SWR2 Wort zum Tag

SWR2 Wort zum Tag

Die Wahrheit wird euch freimachen! An der Außenwand der Freiburger Uni steht dieser Satz. In goldenen Buchstaben. Seit mehr als 100 Jahren. Als Kind habe ich ihn durch die Fenster meiner Schule immer wieder gelesen. Diese bildhafte Erinnerung an diesen Satz Jesu habe ich bis heute nicht losbekommen.
Die Freiheit der Wissenschaft sollte dieser Satz damals sichern helfen. Im Streit mit dem Wahrheitsanspruch der Kirche. Als Motto hat dieser Satz keineswegs ausgedient. Ich glaube, die Wahrheit hat es heute noch schwerer als damals. Weil uns so viele Wahrheiten gleichzeitig angeboten werden.
Verschiedene Wahrheiten, die miteinander konkurrieren, die gibt es nicht nur in der Wissenschaft. Jede Lebensgeschichte setzt sich im Grunde aus solchen Wahrheiten zusammen. Ich erlebe das, wenn Menschen, die ich als Seelsorger begleite, mir Anteil geben an der Wahrheit über ihr Leben. Wenn sie mir berichten, wie sie zu der Person geworden sind, die sie sind. Wenn sie erzählen, wie andere ihnen immer wieder das Leben schwer machen. Ich kenne dann nur ihre Wahrheit. Aber wenn mir dann jemand begegnet, der in dieser Geschichte eine Rolle spielt, dann höre ich eine ganz andere Wahrheit.

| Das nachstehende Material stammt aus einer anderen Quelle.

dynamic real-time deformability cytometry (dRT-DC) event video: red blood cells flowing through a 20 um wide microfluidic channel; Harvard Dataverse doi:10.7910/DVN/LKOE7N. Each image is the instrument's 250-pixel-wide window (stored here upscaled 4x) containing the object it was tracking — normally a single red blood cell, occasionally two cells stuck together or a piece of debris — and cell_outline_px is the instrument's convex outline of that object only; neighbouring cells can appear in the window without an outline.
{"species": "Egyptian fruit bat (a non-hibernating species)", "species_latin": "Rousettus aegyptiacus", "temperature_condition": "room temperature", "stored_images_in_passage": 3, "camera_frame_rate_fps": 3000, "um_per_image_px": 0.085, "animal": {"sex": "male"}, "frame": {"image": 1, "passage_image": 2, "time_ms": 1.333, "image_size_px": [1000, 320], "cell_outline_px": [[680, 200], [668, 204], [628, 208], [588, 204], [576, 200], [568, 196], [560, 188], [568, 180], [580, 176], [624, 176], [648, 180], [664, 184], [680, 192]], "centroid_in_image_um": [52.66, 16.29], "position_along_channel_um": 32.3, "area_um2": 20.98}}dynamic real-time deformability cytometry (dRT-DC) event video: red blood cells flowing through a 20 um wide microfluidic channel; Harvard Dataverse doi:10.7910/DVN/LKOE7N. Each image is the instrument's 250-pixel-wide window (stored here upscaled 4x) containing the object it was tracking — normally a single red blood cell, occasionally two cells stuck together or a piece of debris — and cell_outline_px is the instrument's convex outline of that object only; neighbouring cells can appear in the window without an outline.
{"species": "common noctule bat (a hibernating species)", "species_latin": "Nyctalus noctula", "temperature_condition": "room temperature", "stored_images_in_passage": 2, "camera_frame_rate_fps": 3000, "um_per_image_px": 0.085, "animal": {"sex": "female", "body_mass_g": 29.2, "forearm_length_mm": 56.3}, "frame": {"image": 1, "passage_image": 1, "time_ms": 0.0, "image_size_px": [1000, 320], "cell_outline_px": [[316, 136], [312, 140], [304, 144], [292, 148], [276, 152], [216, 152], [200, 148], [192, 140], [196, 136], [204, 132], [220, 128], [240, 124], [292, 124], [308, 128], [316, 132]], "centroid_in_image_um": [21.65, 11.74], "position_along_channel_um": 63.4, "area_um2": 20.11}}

Und plötzlich prallen zwei Wahrheiten aufeinander.
Ein anderes Beispiel: Wenn ein Flüchtling berichtet, warum er seine Heimat verlassen hat, dann entdecke ich plötzlich ganz andere Zusammenhänge als in der Zeitung. Oder in den Nachrichten. Dann höre ich eine andere Wahrheit. Konkrete persönliche Erfahrungen und allgemeine politische Bewertungen – ich kann sie häufig nicht miteinander in Einklang bringen.
Befreien kann ich mich aus diesem Dilemma nur, wenn ich mir klar mache: Das, was ein Mensch konkret erlebt, und die Interessen eines Staates – sie prallen manchmal heftig aufeinander. Dann braucht es Kriterien, die helfen, sich zu entscheiden. Etwa für die Humanität. Und dafür, unliebsame Kritik auszuhalten. Weil die Nächstenliebe wichtiger ist als rationale politische Abwägungen. Oder gar Stimmungen am Stammtisch.
Das, was für mich wahr ist, muss sich an irgendetwas messen lassen. An etwas, das größer ist als kurzfristige Interessen. Mein Glaube bietet mir solche Maßstäbe. Daher ist es gut, dass dieser Satz immer noch an der Uni steht. Zur Ermahnung und zur Erinnerung. Nicht nur für die Wissenschaft.